[geopposeerde] geeft een onjuiste uitleg van het Pensioenreglement, meer in het bijzonder artikel 17.1.6 van genoemd reglement. Uit dit artikel volgt dat de deeltijdfactor wordt verminderd, indien een deelnemer met een ontslaguitkering een andere baan vindt bij een ABP-werkgever. De deeltijdfactor van [geopposeerde] bij Defensie was in dit geval 1 (36/36).
Na aanvaarding van de aanstelling per 1 januari 2016 is de deeltijdfactor van [geopposeerde] verminderd met 30/36 en moest de 50% pensioenopbouw – in overeenstemming met artikel 17.1.6 lid 2 Pensioenreglement – worden gebaseerd op een deeltijdfactor van 6/36.

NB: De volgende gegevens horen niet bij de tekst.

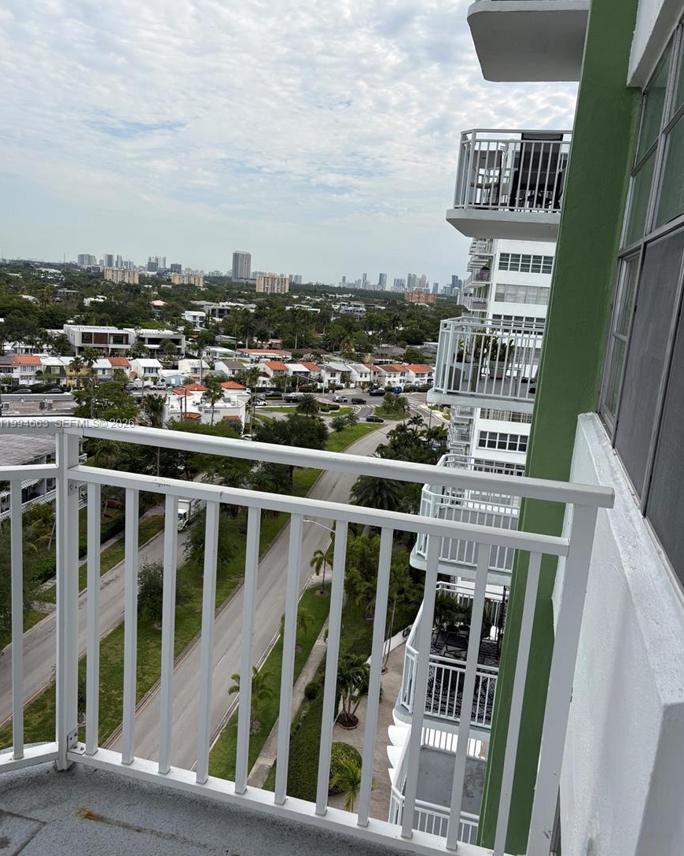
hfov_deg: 51.5
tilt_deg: -10.8
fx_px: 709
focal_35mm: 28
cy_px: 424
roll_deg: -5.9
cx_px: 343
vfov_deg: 62.2
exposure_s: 1/3448
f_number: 1.6
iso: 50
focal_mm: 5.96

De uitleg die [geopposeerde] aan dit artikel geeft is onaannemelijk; zijn uitleg zou immers betekenen dat als een voormalig militair met een wachtgelduitkering een volledig dienstverband heeft gehad, hij ook volledig (50%) pensioen zal blijven opbouwen indien hij een baan vindt bij een andere ABP-werkgever, terwijl een voormalig militair die in precies dezelfde situatie zit, maar die een deeltijddienstverband heeft gehad, wel wordt gekort op zijn pensioenopbouw.
Gelet hierop was het dan ook in overeenstemming met het Pensioenreglement om de pensioenopbouw van [geopposeerde] over de ontslaguitkering te verlagen op het moment van indiensttreding bij het Ministerie van Economische Zaken en Klimaat.
Tot slot voeren de Staat en WWplus aan dat een beroep op het gelijkheidsbeginsel enkel kan slagen als gelijke groepen ongelijk worden behandeld. Daarvan is hier geen sprake. De UGM-uitkering is namelijk te onderscheiden van de wachtgelduitkering op grond van de Wachtgeldregeling. De uitkeringen kennen immers ieder een andere (wettelijke) grondslag en specifieke regels. Verder wordt, anders dan van een gewezen militair met een wachtgeldregeling, van een gewezen militair met een UGM-uitkering niet meer verwacht dat hij aan het arbeidsproces gaat deelnemen.
Ook de dwangsom en buitengerechtelijke kosten worden betwist.